(Data items)
━━━━━━━━━━━━━━━━━━━━

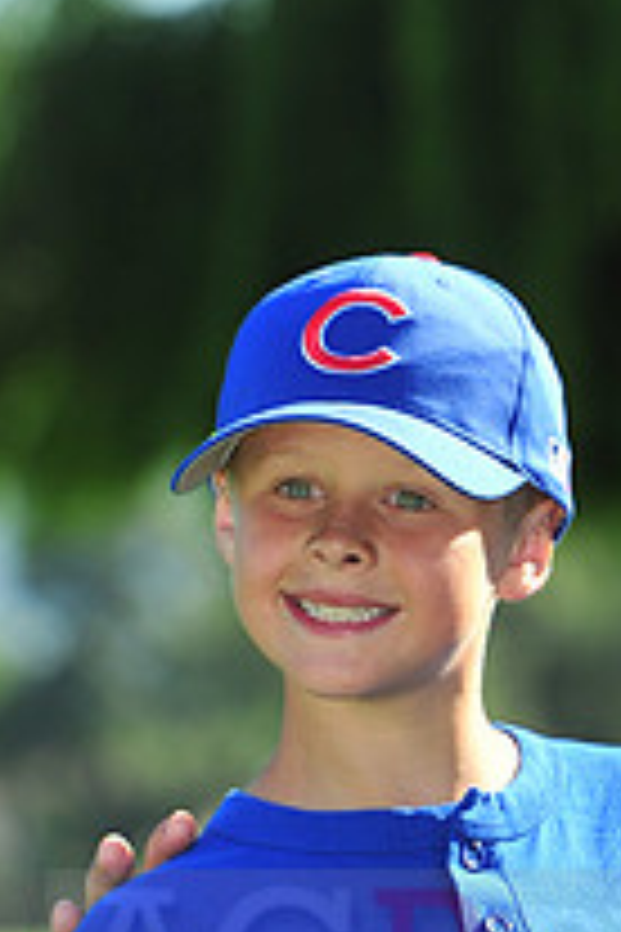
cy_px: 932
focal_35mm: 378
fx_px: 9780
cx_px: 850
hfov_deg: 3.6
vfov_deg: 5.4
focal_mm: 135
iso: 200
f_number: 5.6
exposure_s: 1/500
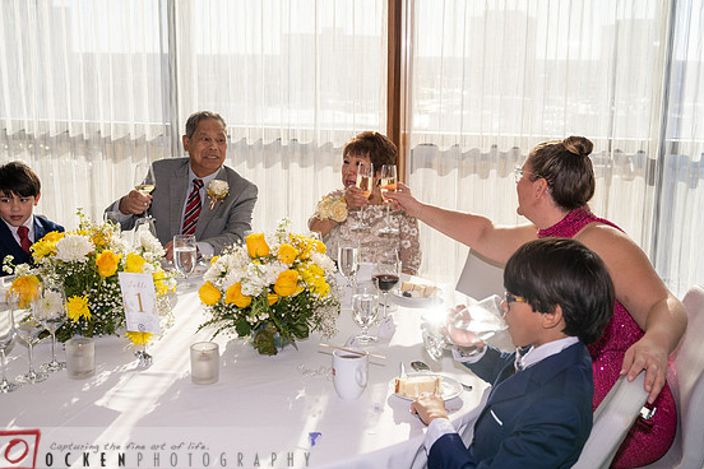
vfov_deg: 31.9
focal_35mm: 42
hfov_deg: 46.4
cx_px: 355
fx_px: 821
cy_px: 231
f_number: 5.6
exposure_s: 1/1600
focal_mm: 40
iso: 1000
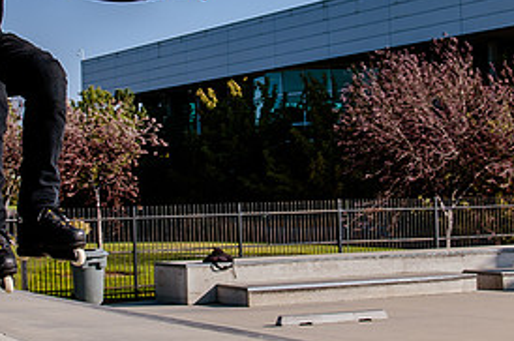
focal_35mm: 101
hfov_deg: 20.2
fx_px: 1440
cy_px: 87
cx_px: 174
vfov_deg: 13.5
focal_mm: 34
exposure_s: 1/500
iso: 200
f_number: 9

━━━━━━━━━━━━━━━━━━━━

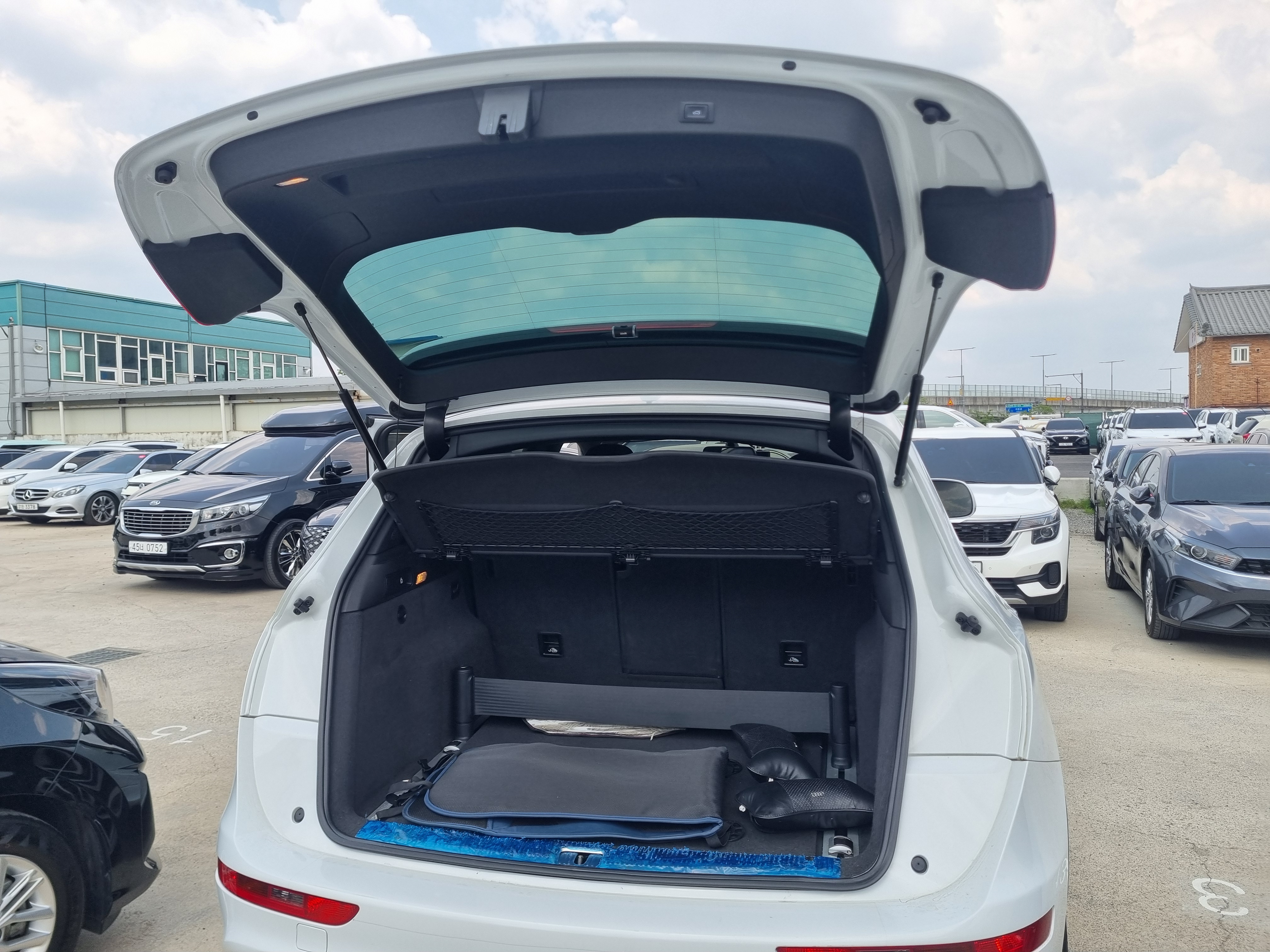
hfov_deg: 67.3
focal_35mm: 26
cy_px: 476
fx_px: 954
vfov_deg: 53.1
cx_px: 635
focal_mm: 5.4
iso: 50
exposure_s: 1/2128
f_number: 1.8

━━━━━━━━━━━━━━━━━━━━

The stretch of entries above that starts with the line containing "focal_35mm: 101" and goes on through the line containing "f_number: 9" is to be transcribed exactly, and no other line is to be transcribed.

Completed exercise:
focal_35mm: 101
hfov_deg: 20.2
fx_px: 1440
cy_px: 87
cx_px: 174
vfov_deg: 13.5
focal_mm: 34
exposure_s: 1/500
iso: 200
f_number: 9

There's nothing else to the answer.